The case The Lord and the Knight is a prime example that games for visually impaired gamers are not solely in the genre of text-based games. With some change of thoughts and dedication, other various types of games can also become enjoyable. How about adding a coordinate feature in the game's map system so that the system can tell the players the key locations and NPCs on the map? How about buttons that are readable via the VoiceOver function on the device? This simple function is something that I often find lacking in many games out there. Hearing all those 'gray area' tricks that visually impaired gamers do just to make a game work is heartbreaking. And it is mainly because of the games' system and design that were built without even a slight consideration for accessibility for blind people. Therefore, I cannot express how much it is important to change people's views – breaking the wall of prejudice as a pathway for more accessible game worlds.
Does technological advancement enrich our livelihood? People with disabilities have more chances to engage with the world thanks to some of the crucial technical improvements. Even at this right moment, I'm using a screen-to-voice program to write this article.
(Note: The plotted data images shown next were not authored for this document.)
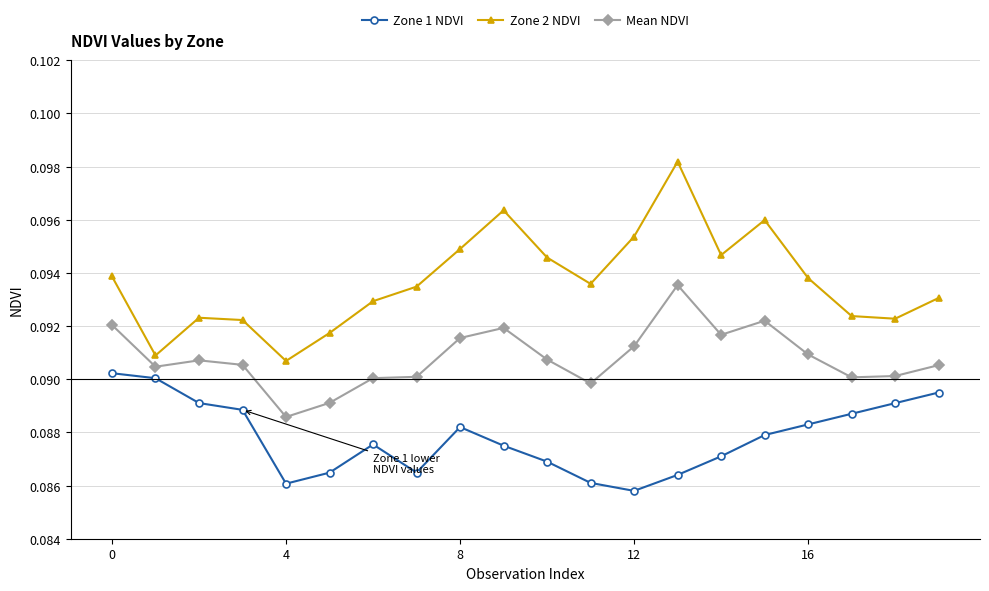

In Mean NDVI, how many points are higher than both neighbors (excluding endpoints)?

4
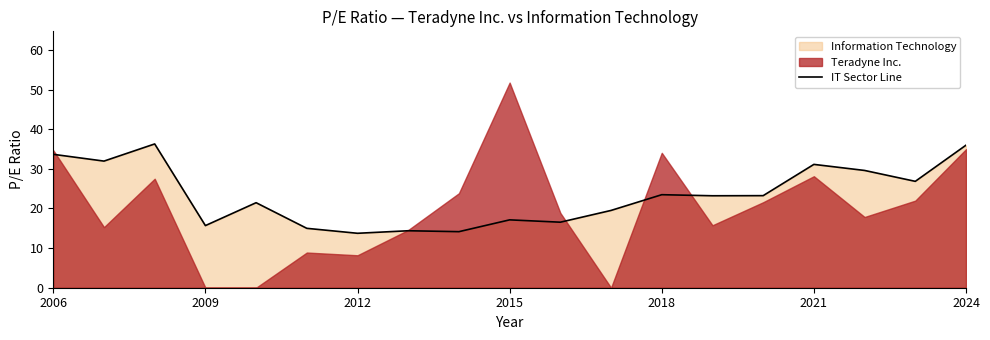

The value at 11 is 9.5. True or false?

False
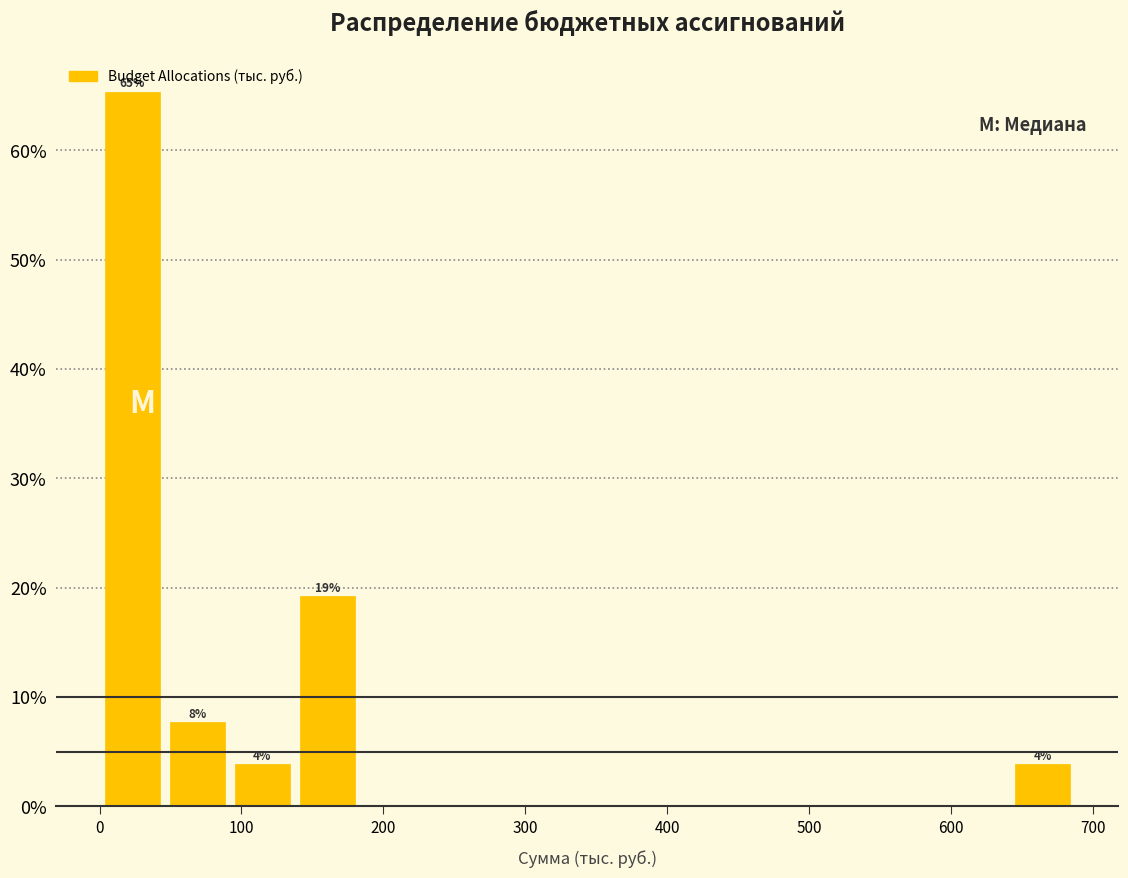

Over which range of the x-axis is the bar tallest?

0 to 50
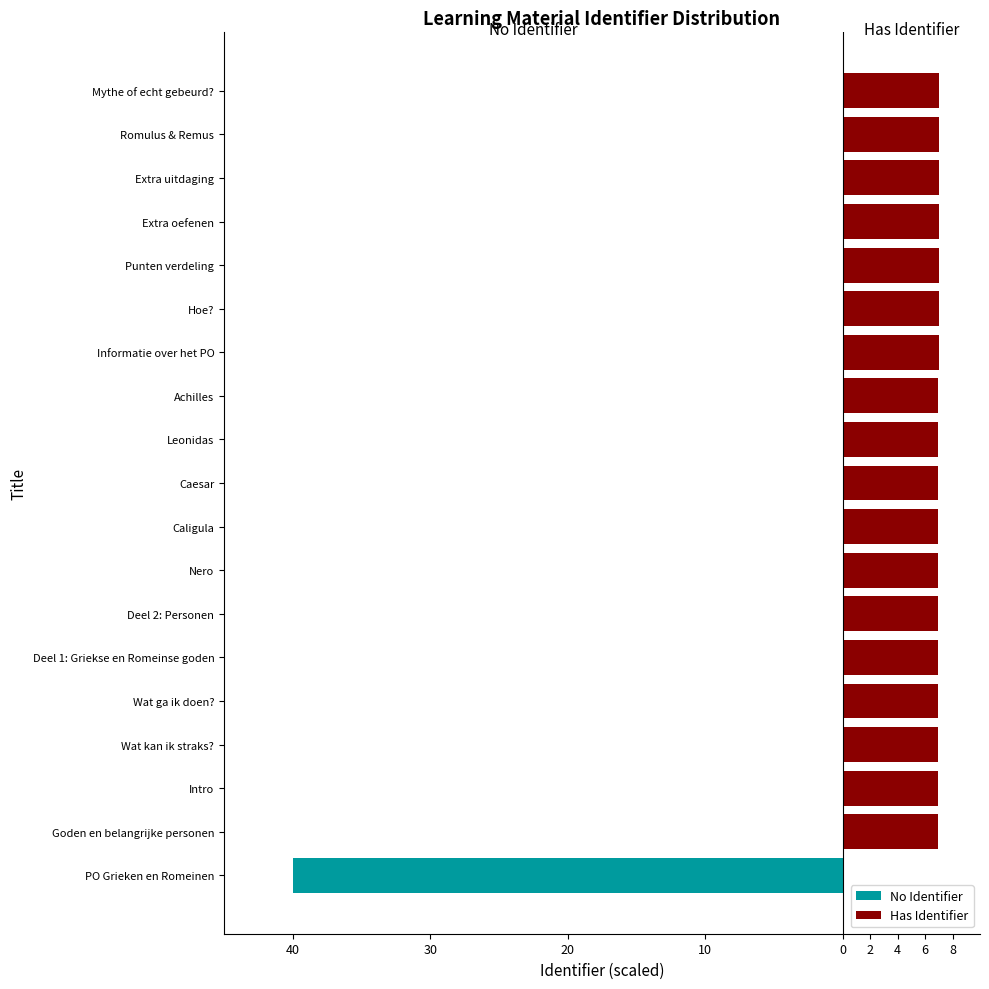

True or false: Has Identifier has a value of 4.1 at Mythe of echt gebeurd?.

False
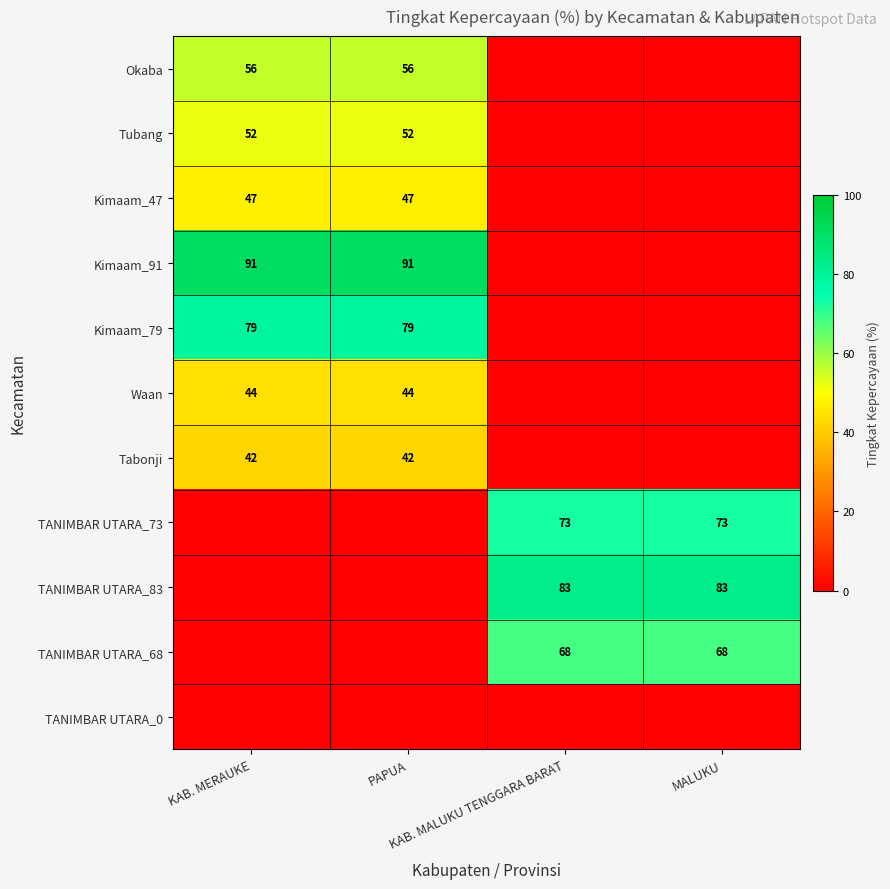

What is the difference between the highest and lowest values at MALUKU?

83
But on the other hand, we must acknowledge the potential danger of advancing technologies in our lives too rapidly. We often hear stories of people with disabilities – including elderly people – struggling to order simple takeout foods because of high-tech touch-screen kiosk machines now taking over every corner of our world. I remember those times when people played MUD games because computers back then did not have the computational power to run advanced graphics. And those were the time when visually impaired gamers like us were more able to engage also with gamers without visual impairment.
I believe lowering the curb height of the pedestrian road is far more pragmatically helpful than a set of supercomputers somewhere in the world to a person with a wheelchair. The cases like Seoul 2033 and The Lord and the Knight evidently show us the importance of overcoming the wall called prejudice. Surely, technical development and large-scale capital investments are important. But overcoming the prejudiced view that remains within ourselves is, I think, the most vital aspect needed to be further encouraged to improve game accessibility – and the inclusivity of our society as a whole.
Perhaps this is the main reason why I like games. There are no prejudices or restrictions in the virtual game world. There, whatever the wall blocking me in the game is a wall that I can climb up and overcome.
For about a year, with Banjiha Games, I was able to engage in the actual game-making process. I realized how much the game development process involves creative energy. “Disabilities and games”. One may think these two words don't add up that well for now. But I truly believe with game developers' passion and innovative ideas, one day, the combination of those two words will be felt as natural as it should be.